_TEXTABSCHNITT:_
Abschließend ist festzuhalten, dass „die Palette der messianischen und quasimessianischen Gestalten also im Judentum unter Umständen sehr bunt werden“ [32] konnte und es bis heute geblieben ist. So kann als bedeutendstes Charakteristikum des jüdischen Messianismus in seiner Gesamtheit die Vielfältigkeit der Messiaserwartungen sowohl auf diachroner als auch synchroner Ebene festgehalten werden, welche den jüdischen Messianismus zu einem schwer fassbaren, gleichzeitig aber ebenso spannenden Phänomen machen.

 

Exkurs: Der „jüdische Jesus“ heute

 

Auch hinsichtlich der Person Jesu gehen die Meinungen der zeitgenössischen jüdischen Gläubigen auseinander. Streng orthodoxe Juden sehen in Jesus teils einen abtrünnigen Jude und den Gründer einer destruktiven Religion, teils erkennen sie ihn als Person gar nicht an. Unter modernen Juden ist bei der breiten Mehrheit eine Änderung im jüdischen Denken über Jesus zu konstatieren. Im letzten Jahrhundert begann eine intensivere Beschäftigung mit Jesus, eine Entwicklung hin zur Jesus-Forschung  war zu konstatieren und man zeigte sich immer mehr bereit dazu, in ihm eine positive Figur zu sehen, einen Propheten, einen großen Weisen, einen rabbinischen Lehrer oder einen auserwählten Knecht Gottes, welcher durch mit der Taufe in den Besitz des Heiligen Geistes kam.

 

Heute zeigen sich sogar vermehrt Stimmen, die Jesus nicht nur als jüdische Persönlichkeit akzeptieren, sondern seine jüdischen Wurzeln bewusst hervorheben wie beispielsweise Leo Baeck:

 

Die meisten Darsteller des Leben Jesu unterlassen es, darauf hinzuweißen, dass Jesus in jedem seiner Züge durchaus ein echter jüdischer Charakter ist, dass ein Mann wie er nur auf dem Boden des Judentums, nur dort und nirgends anders, erwachsen konnte. [...]. Er war ein Jude unter Juden; aus keinem anderen Volke hätte ein Mann wie er hervorgehen können und in keinem anderen Volke hätte ein Mann wie er wirken können.

 

Diese positive Konnotation wird vor allem auch bei Schalom Ben-Chorin deutlich sichtbar, welcher sich stark für einen christlich-jüdischen Dialog einsetzt:

 

Jesus ist für mich der ewige Bruder, nicht nur der Menschenbruder, sondern mein jüdischer Bruder. Ich spüre eine brüderliche Hand, die mich fasst, damit ich ihm nachfolge.[33]

 

Trotz dieser durchweg positiven Bewertung Jesu, betont Ben-Chorin im Anschluss dennoch ganz deutlich, worin sich alle Juden bis heute einig sind: Jesus ist keinesfalls der Messias. Einzige Ausnahme stellt hierbei die Gruppe der sogenannten „messianischen Juden“ dar, welche Christus als ihren Messias anerkennt, das Alte Testament und Neue Testament als theologische Grundlage nutzt und an die Dreifaltigkeit glaubt, zugleich aber sich dem Judentum und Christentum zurecht und jüdische und christliche Traditionen bewahrt. Diese soll bei unserer Betrachtung aber nicht zu der Gesamtheit der Juden gezählt werden aufgrund ihres religiösen Synkretismus.

_DATENAUSZÜGE:_
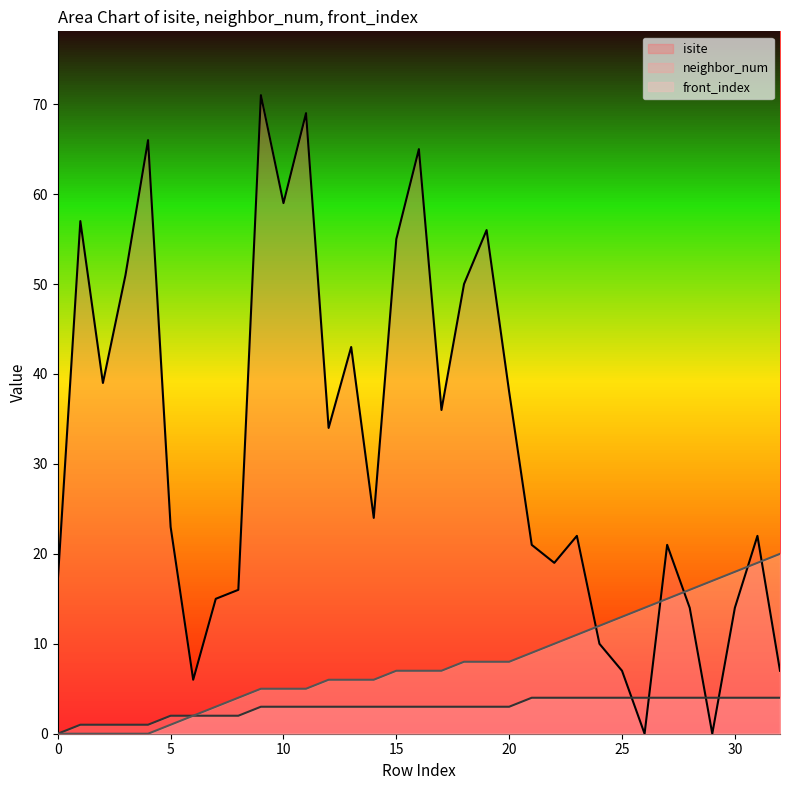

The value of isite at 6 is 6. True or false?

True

* * *

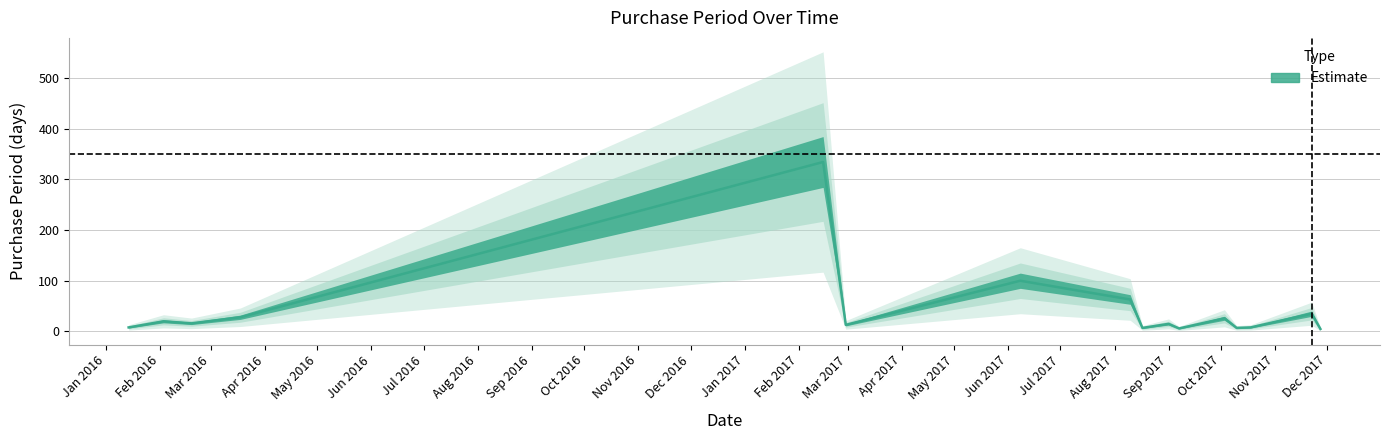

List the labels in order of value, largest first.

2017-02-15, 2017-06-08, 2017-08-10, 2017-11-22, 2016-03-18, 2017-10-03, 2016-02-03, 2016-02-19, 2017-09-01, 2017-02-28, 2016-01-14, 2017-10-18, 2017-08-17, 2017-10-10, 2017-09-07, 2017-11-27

_ZIEL DER ÜBUNG:_ Führe den Text über den jüdischen Messianismus und den „jüdischen Jesus“ ab seinem letzten Satz weiter.

_ANTWORT:_
 

Grund für die Unmöglichkeit, Jesus als Messias anzuerkennen, stellt Ben- Chroin nach die Unfähigkeit Jesu dar, die Erwartungen, die an den Messias gestellt werden, nämlich die Errichtung des Königreichs Gottes, zu erfüllen, wie er weiter ausführt:

 

Für das Judentum ist Jesus nicht der Messias, denn die Welt hat sich nach dem Opfergang von Golgatha nicht grundsätzlich verändert. Es gab Kriege vor und nach Jesus, Klassen- und Rassenhass wurden durch sein Wirken nicht beseitigt, sodass unsere Welt noch der Erlösung harrt. Vom Messias aber wird erwartete, dass er den Weltfrieden bringt, Israel in das Land der Verheißung zurückführt, das Reich seines Urvaters David wiedererrichtet und den Dritten Tempel erbaut. All das ist mit dem Kommen Jesu nicht verwirklicht worden.[34]

 

Kurzum: Die von Ben-Chorin bereits erwähnte, „brüderliche Hand“  ist für die Gesamtheit der Juden also „bestimmt keine GÖTTLICHE, sondern eine MENSCHLICHE Hand, in deren Linien das tiefste Leid eingegraben ist.“[35]

 

3. Der Messianismus des Maimonides

 

Nach diesem Versuch, sich dem jüdischen Messianismus in seiner Gesamtheit mithilfe eines geschichtlichen Überblicks zu nähern, soll nun der Fokus minimiert werden und der Blick ausschließlich auf die Ansichten Moses Maimonides gelegt werden.

 

Trotz des Fehlens einer systematischen oder umfassenden Darstellung der Ansichten Maimonides hinsichtlich des  Messianismus, lassen sich zahlreiche Aussagen diesbezüglich in einzelnen seiner Schriften finden, welches auf eine intensive Beschäftigung mit diesem Themenkomplex schließen lässt und weiter auf die zentrale Stellung, welche er in dem maimonidischen Glauben einnahm.

 

So betont auch Walter Wurzburger, dass „keiner der mittelalterlichen Gelehrten [...] die grundlegende Bedeutung des Glaubens an die messianische Erlösung so nachhaltig wie Maimonides.“[36] Bereits in dem ersten öffentlichen Dokument Maimonides, dem Iggeret ha-Shemad (1660/61), erwähnt er das Kommen des Messias und hebt jede Abhängigkeit der Ankunft des Messias von der Beachtung des Gesetzes auf.[37] Primär jedoch und weitaus detaillierter setzt Maimonides sich in dem Brief an den Jemen und in seinem bedeutendsten Werk, der Mischne Tora, welche eine systematische Darstellung des jüdischen Gesetzes ist, mit dem Messianismus auseinander.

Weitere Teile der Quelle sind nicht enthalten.